Cat of the Month ~ February 2010
Norwegian Forest Cat
Norwegian Forest Cats (Skogkatt) are well known for their bright emerald green eyes, long fluffy coats and adoring nature….but where the cats originate from and how they developed their long wild coats is still a mystery?
There are many myths and folk tales that explore the development of this unique cat breed. The most likely story is that Forest Cats descended from domestic cats and arrived in Norway from Europe with the Romans. Further back in time it is also thought they travelled with the Vikings to help rid the longboats of rodents.
It’s likely their long coats developed over the centuries to withstand the cold nights and harsh weather conditions in Norway where they evolved into cats with great survival instincts with water-resistant fur.
For more details try — https://www.norsvana.co.uk. One of many sites which give more details of this beautiful breed.
The Norwegian Forest Cat is a breed of domestic cat native to Northern Europe, and adapted to very cold climates.

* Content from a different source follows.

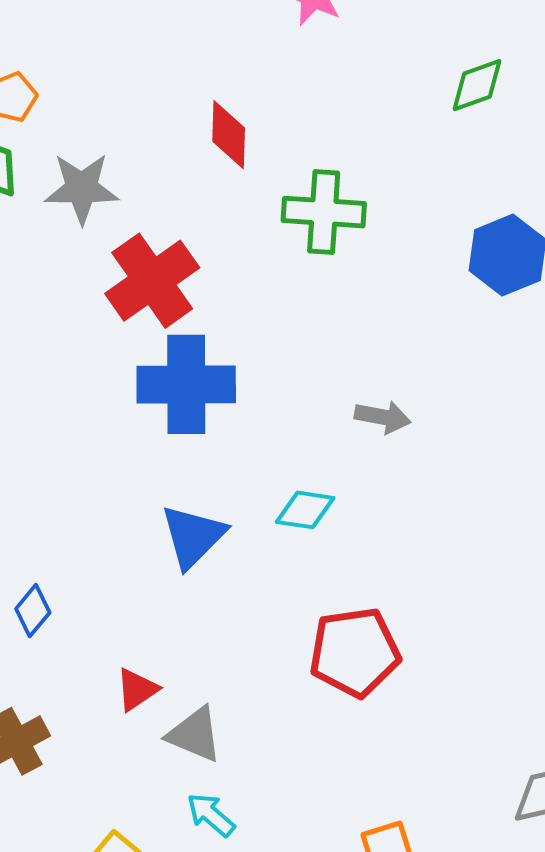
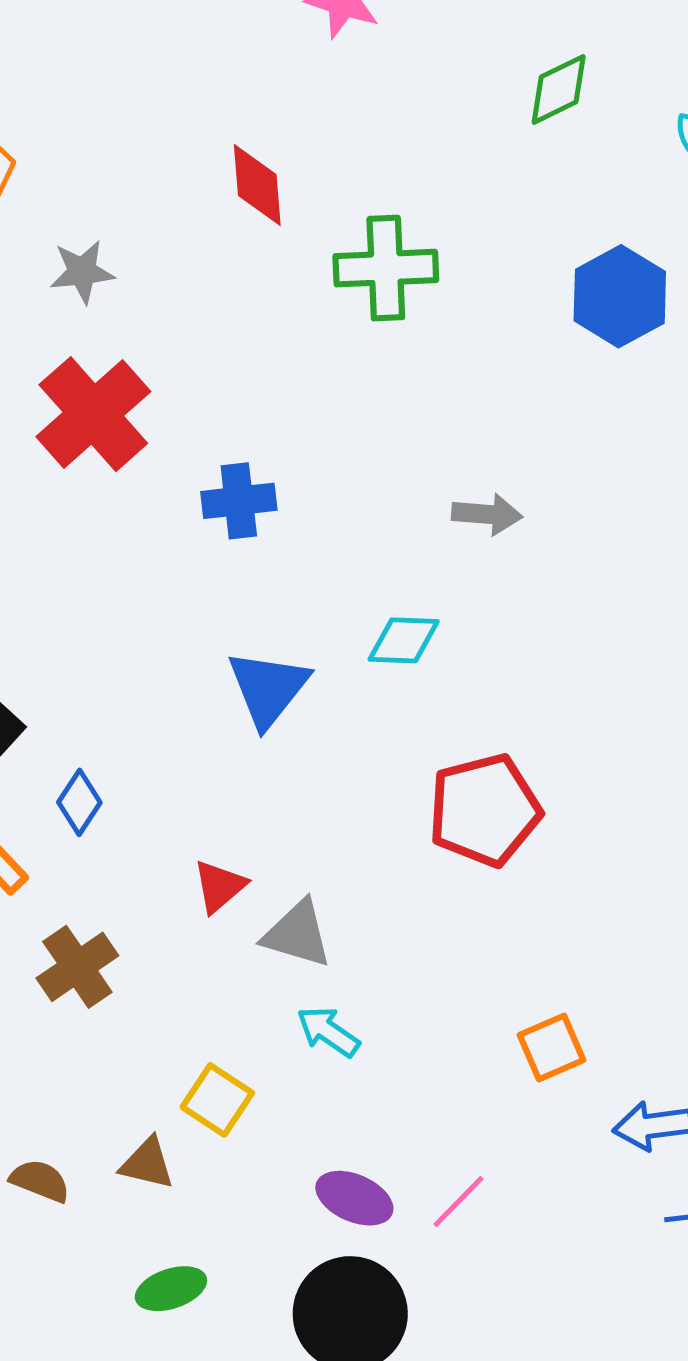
gray star: (82, 188) -> (82, 272), size x0.7
red cross: (152, 281) -> (93, 414), moved
blue cross: (186, 384) -> (239, 501), size x0.6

In Norway they are known as Skogkatter or Skaukatter (skog and skau being forms of the word for ‘forest’ in different Norwegian dialects) or more properly, the Norsk Skogkatt (literally, Norwegian Forest Cat).
Norwegian Forest Cat.
The breed is very old, and occurred as a natural adaptation to the cold climate of the region, but it was not regarded as anything other than a standard house-cat until the late 1930s, when a small number of ‘Skaukatts’ were shown in Germany and received very favourably by the judges. World War II brought an abrupt end to the fledgling Norwegian show cat industry, and the breed was forgotten until the 1970s.
The cats are now being bred and shown in several countries including the United States. The first international association to accept the breed was FIFe, in 1977. They are rumored to be the early ancestors of the Maine Coon and the long-haired Manx. Like Maine Coons, Norwegian Forest Cats are an intelligent, robust and playful breed. They like the outdoors, are well suited to cold conditions and are great hunters. Despite their great affection for the outdoors, however, they also enjoy the company of humans and other pets and will sometimes go looking for company if left alone by their owners. They are not easily stressed and are quite patient, which makes them great for a family with children. They appreciate high vantage points and enjoy climbing trees, or, if they are indoor cats, climbing on appliances, bookshelves and other elevated surfaces in the home.
Norwegian Forest Cats have a thick fluffy double-layered coat, tufted ears and a long bushy tail to protect them against the cold. Their coat is essentially waterproof due to its coarse outer layer and dense underlay. They are very large cats with adult males weighing 6 to 10 kg (13 to 22 lb), while females are approximately half that size. Their hind legs are longer than their front legs. They are very intelligent, playful cats that enjoy human company. The nickname of “Wegie” began in the United States and is a shortened version of the word Norwegian.